We started July with a total membership of 10,051.

The 10,000 milestone will be celebrated on Tuesday 18 July at the SoA’s Summer Party at Waterstones Piccadilly, with an address from SoA council member Antonia Fraser dedicated to ‘Member 10,000’, the ten authors whose sign-up in June took membership numbers into five figures.

‘Dear Member 10,000…’

We invited current members to write welcome messages for Member 10,000, to be published this week in a booklet, ‘Dear Member 10,000…’ (PDF download).

In his message to the newest members, SoA president Philip Pullman writes:

‘Our profession is a solitary one; much of our time is spent slowly building something substantial (we hope) out of evanescent things like memory and language; but when we need fellowship or guidance through fields we may not be familiar with, such as matters legal or contractual or financial, it is a great thing to know that the Society is there, with knowledge and experience and willingness we can rely on ... The work we do is important as well as difficult; we need the Society of Authors to help us do it confidently and to claim a fair reward for doing it.’

Council and management committee member Joanne Harris says:

‘Dear Member 10,000 - congratulations! I’ve been with the SoA for twenty years ... Without them, I would have felt very lonely and disconnected from the writing community, but with them, I feel confident to deal with authority with publishers, agents and festival organisers ... We’re all on a perpetual learning curve, and the SoA allows experienced writers to connect with and to help those who are just starting out. I hope that, wherever you are on the curve, you’ll be a part of that, too.’

They are joined by more than 70 other authors, including Malorie Blackman, Margaret Drabble, Philip Ziegler, Joanne Trollope and SoA Chair David Donachie, who wishes new members the ‘success as well as the pleasure of belonging to an organisation that has played such a valuable role in protecting authors since 1884’.
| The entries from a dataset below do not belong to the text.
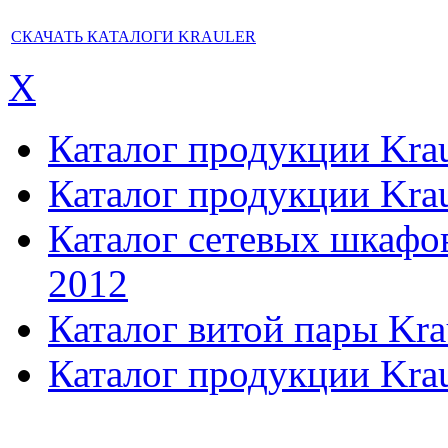
СКАЧАТЬ КАТАЛОГИ KRAULER
X
Каталог продукции Kraul
Каталог продукции Kraul
Каталог сетевых шкафов,
2012
Каталог витой пары Kra
Каталог продукции Krau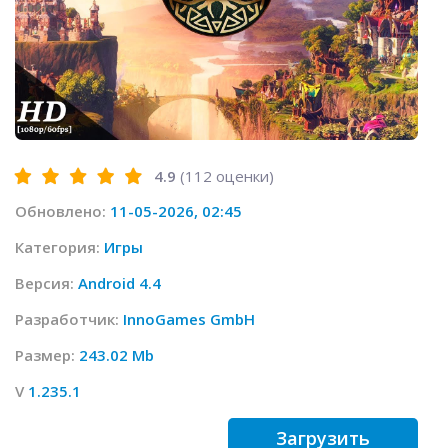
4.9
(
112
оценки)
Обновлено:
11-05-2026, 02:45
Категория:
Игры
Версия:
Android 4.4
Разработчик:
InnoGames GmbH
Размер:
243.02 Mb
V
1.235.1
Загрузить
We gave Ian Rankin the last word: ‘The Society of Authors is a heartening hub where ideas are shared, help offered, and friendships made. Welcome. Make yourself at home.’

Meet Member 10K

The ten authors whose membership brought us to the 10,000 milestone hail from all over the UK, as well as one from Canada, and represent a wide range of disciplines and professional experience. They are:

Writing about his SoA membership and being named one of the Member 10,000s, Dan Dalton said:

‘I felt it important to have the backing of a union dedicated to helping navigate those opportunities and challenges, and who I can trust to continue to protect my rights. It’s an honour to be member 10,000, but even more so to be part of the SoA.’

0 to 10,051 in 133 years!

The Society of Authors was founded in 1884 on two guiding principles: ‘that the relations between author and publisher require to be placed once and for all upon a recognised basis of justice’ and ‘that questions of copyright – domestic and international – require to be kept steadily in the public mind’. The landscape for authors may have changed drastically since then, but those principles are as much a part of our campaigns today as they were 133 years ago.
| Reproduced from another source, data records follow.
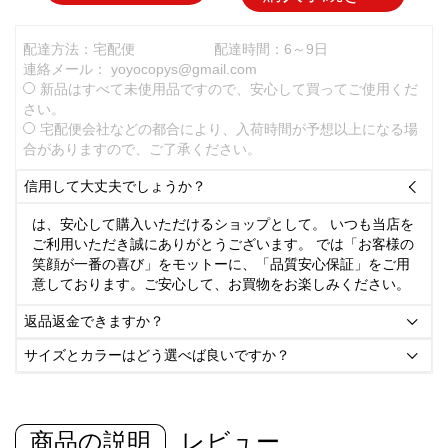
配達方法：宅配便
配達時間：6～9日
連絡メール：
yoyocopys@gmail.com
新品はすべて未使用品ですので、安心して買ってご使用くだ
さい。
宅配便会社などの都合により、入荷時間が予想以上になる場
合がありますので、ご了承ください。
信用して大丈夫でしょうか？

は、安心して購入いただけるショップとして。 いつも当店を
ご利用いただき誠にありがとうございます。 では「お客様の
笑顔が一番の喜び」をモットーに、「品質安心保証」をご用
意しております。ご安心して、お買物をお楽しみください。
返品返金できますか？

サイズとカラーはどう選べば良いですか？

商品の説明
レビュー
The first SoA chair was Walter Besant, and its first president Alfred Lord Tennyson, with early members including George Bernard Shaw, John Galsworthy, John Edward Masefield, Thomas Hardy, H. G. Wells, J. M. Barrie and E. M. Forster.

Greeted initially with scepticism by the trade (The Bookseller in June 1884 dismissed the fledgling union as a ‘Society for the Prevention of Cruelty to Authors’!) we have since been at the forefront of many successful campaigns for authors’ rights, including the protection of copyright, the introduction of Public Lending Right, and of course the recent extension of PLR to ebooks, in addition to advising thousands of authors each year on contractual and other professional issues.

Our members are academic writers, biographers, broadcast writers, children's writers, fiction and non-fiction writers, illustrators, poets, playwrights, translators and more. Our youngest member today is 18; the oldest is 106.

As the landscape in which authors make a living continues to evolve, and as membership continues to grow, the work of the SoA has never been more relevant.